Seminar yang berlangsung ini menghadirkan dua pemateri utama yang ahli di bidangnya. Pemateri pertama adalah Agustino Wibisono, seorang pakar blockchain dari Dubai, yang menjelaskan potensi global blockchain dalam mengubah lanskap bisnis digital, serta bagaimana perusahaan-perusahaan internasional sudah mulai memanfaatkan teknologi ini. Pemateri kedua adalah H. Hambali, perwakilan dari Indonesia Blockchain Center (IBC), yang mengupas berbagai inisiatif dan proyek blockchain yang tengah berkembang di Indonesia, serta pentingnya kesiapan sumber daya manusia untuk menyongsong era digital berbasis blockchain.
Acara ini diikuti oleh lebih dari 150 mahasiswa dari berbagai fakultas dan dosen, yang tertarik pada inovasi teknologi.
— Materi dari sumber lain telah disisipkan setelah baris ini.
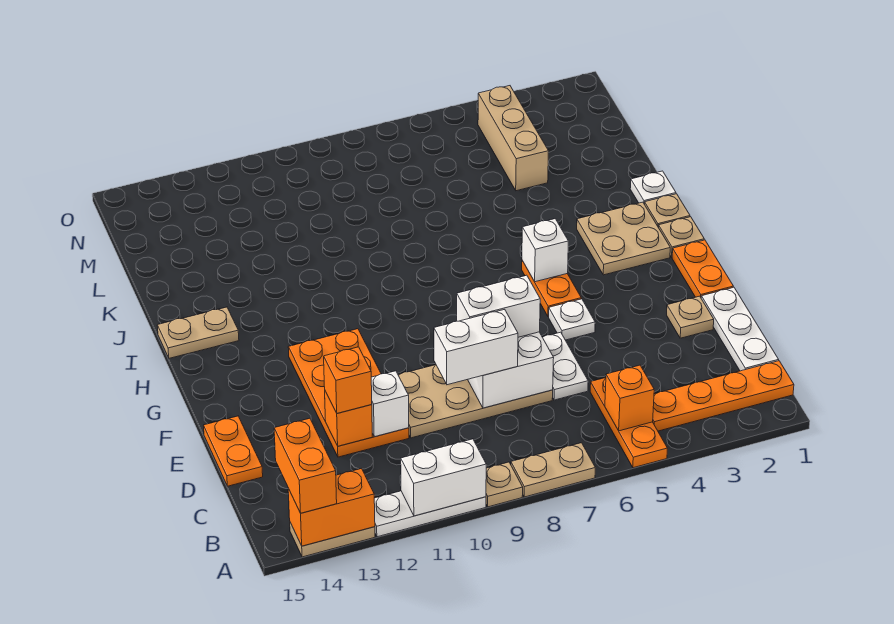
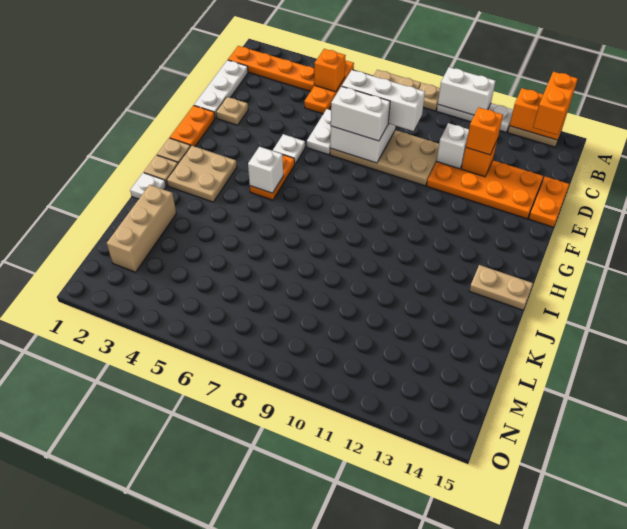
white 1x2 brick [434,309,518,385] -> white 1x3 brick [342,70,425,131]
orange 2x4 plate [288,329,409,457] -> orange 2x4 plate turned to [427,160,543,219]
tan 1x3 brick [478,86,549,191] -> tan 1x3 brick moved to [107,185,176,272]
Dalam seminar ini, peserta diberikan kesempatan untuk berdiskusi langsung dengan para ahli tentang bagaimana blockchain dapat diterapkan dalam bisnis, sistem pembayaran digital, dan potensi pengembangannya di sektor lainnya.

“Blockchain bukan hanya sebuah teknologi yang tengah berkembang, tetapi juga membuka banyak peluang baru dalam dunia bisnis. Kami berharap melalui seminar ini, para mahasiswa dan peserta lainnya dapat memanfaatkan pengetahuan yang didapat untuk menciptakan peluang dan inovasi di masa depan,” ujar Agustino Wibisono, salah satu pemateri dari Indonesia Blockchain Center.
Acara ini juga merupakan bagian dari komitmen Universitas Al Hikmah Indonesia untuk terus mendorong peningkatan literasi teknologi di kalangan civitas akademika, guna mempersiapkan generasi muda yang siap beradaptasi dengan perkembangan teknologi global.
Universitas Al Hikmah Indonesia berharap acara ini dapat menjadi platform untuk memperluas wawasan dan mendorong kolaborasi antara akademisi, pemerintah, dan sektor swasta dalam mengembangkan bisnis digital berbasis blockchain di Indonesia.